[Data extract — start]

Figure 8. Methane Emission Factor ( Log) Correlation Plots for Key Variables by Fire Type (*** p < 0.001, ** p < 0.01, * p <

[Data extract — finish]
[Data extract — start]

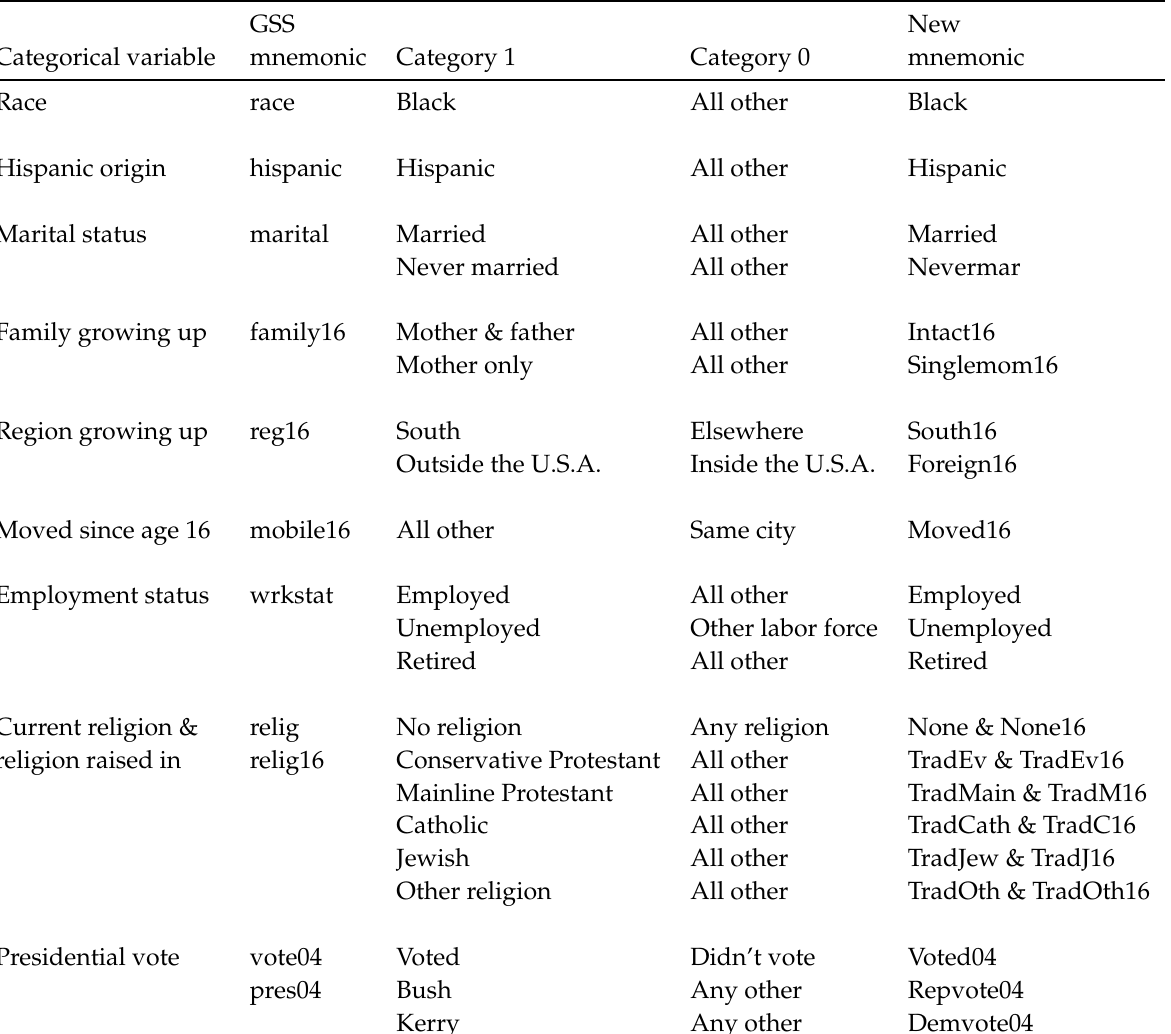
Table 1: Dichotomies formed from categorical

[Data extract — finish]
[Data extract — start]

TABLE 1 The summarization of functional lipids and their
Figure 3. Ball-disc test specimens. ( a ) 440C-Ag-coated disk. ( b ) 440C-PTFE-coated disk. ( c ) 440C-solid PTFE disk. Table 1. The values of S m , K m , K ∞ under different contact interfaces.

[Data extract — finish]

*Try it*: Every line above from the line with "TABLE 1 The" to the line with "Figure 3. Ball-disc", both included, must be reproduced exactly, and no other line may appear.

*Exercise response*:
TABLE 1 The summarization of functional lipids and their
Figure 3. Ball-disc test specimens. ( a ) 440C-Ag-coated disk. ( b ) 440C-PTFE-coated disk. ( c ) 440C-solid PTFE disk. Table 1. The values of S m , K m , K ∞ under different contact interfaces.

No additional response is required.